Beginning with the line that includes "176 196 446.19" and ending with the last line of the listing below, write out each line exactly, with no other output.

> [Records for this task]:
--- --- ---
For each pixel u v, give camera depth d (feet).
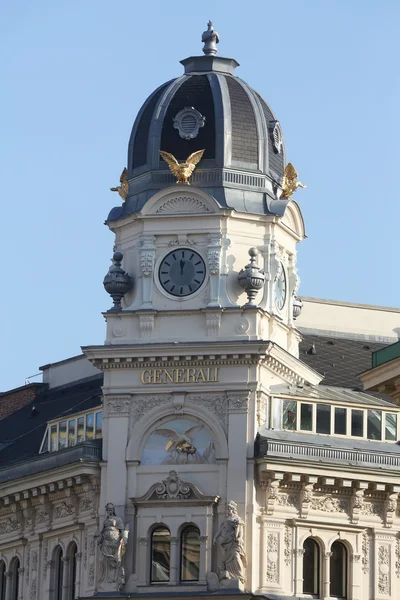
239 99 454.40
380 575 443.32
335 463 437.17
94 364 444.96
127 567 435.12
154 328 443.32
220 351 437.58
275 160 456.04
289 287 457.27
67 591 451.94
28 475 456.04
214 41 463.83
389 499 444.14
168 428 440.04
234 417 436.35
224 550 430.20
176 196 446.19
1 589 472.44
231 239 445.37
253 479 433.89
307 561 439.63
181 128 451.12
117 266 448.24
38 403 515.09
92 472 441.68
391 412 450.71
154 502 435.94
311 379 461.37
--- --- ---
> [Solution below]:
176 196 446.19
1 589 472.44
231 239 445.37
253 479 433.89
307 561 439.63
181 128 451.12
117 266 448.24
38 403 515.09
92 472 441.68
391 412 450.71
154 502 435.94
311 379 461.37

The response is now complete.